Penyadaran (lagi).
Saya nggak tahu udah sejauh mana saya melangkah. Saya juga nggak tahu seberapa jauh saya harus melangkah. Disadari atau nggak, mungkin saya sering membahagiakan orang lain, pun menyakiti. Sama halnya dengan membahagiakan dan menyakiti diri sendiri. Bedanya hanya pada subjek, siapa yang siapa, siapa pada siapa.
Menulis dan membeberkannya di sini bukan hal yang absolut bijak, bukan juga hal yang absolut fatal. Hanya saja makin ke sini kita makin sendiri 'kan? Selain platform ini, ya hanyalah Sang Maha Mendengar yang setia mendengar keluh kesah kita. Saya nggak tahu seperti apa diri saya di mata Sang Maha Melihat. Sama halnya saya juga nggak tahu seperti apa diri saya ini di mata mereka -sang maha menilai-, yang silih berganti hadir dan hilang di hidup ini.

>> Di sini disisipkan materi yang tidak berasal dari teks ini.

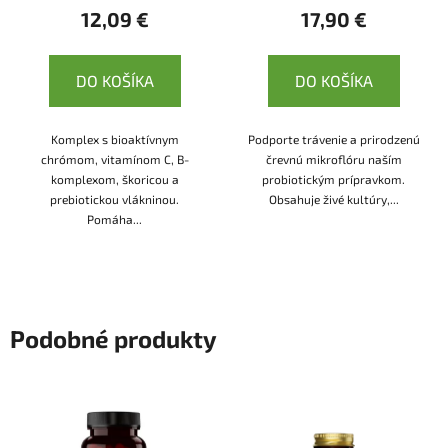
12,09 €
17,90 €
DO KOŠÍKA
DO KOŠÍKA
Komplex s bioaktívnym
Podporte trávenie a prirodzenú
chrómom, vitamínom C, B-
črevnú mikroflóru naším
komplexom, škoricou a
probiotickým prípravkom.
prebiotickou vlákninou.
Obsahuje živé kultúry,...
Pomáha...
Podobné produkty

Pada fase tertentu diri ini baik. Sebaliknya, pada fase tertentu pula diri ini buruk. Sampai saat ini saya menjadi semakin bingung, pandangan saya menjadi kabur, pikiran saya menjadi keruh dalam membedakan mana yang baik dan mana yang buruk. Tentu hitam dan putih tidak akan tertukar, begitu pula dengan si abu. Namun bagaimana dengan sang baik dan sang buruk yang selalu dijadikan tolak ukur benar dan salah? Saya nggak tahu. Dan mungkin nggak akan pernah tahu sampai Sang Maha Tahu memberitahu.
Seiring dengan mendekatkan diri dengan larangan, serta menjauhkan diri dengan kewajiban menjadi hal yang biasa, kata-kata "yaudahlah..." nampaknya menjadi sebuah awal setiap excuse yang pasti akan dimengerti dan diampuni. Salah? Mungkin. Benar? Bisa jadi. Tergantung siapa yang menilai. Membiasakan diri dengan another excuse hanya akan membawa diri ini ke arah yang nggak tahu ke mana. Lucu juga ketika menjadi penyadaran lagi dan lagi: sudah sejauh mana saya melangkah? Saya juga nggak tahu seberapa jauh saya harus melangkah.
Tetaplah melangkah pada jalur yang sama, sehingga awal dan akhir berada dalam satu garis dari petunjuk-Nya. Melangkahlah ke mana kamu harus melangkah, ke tempat yang lebih baik (kata-Nya).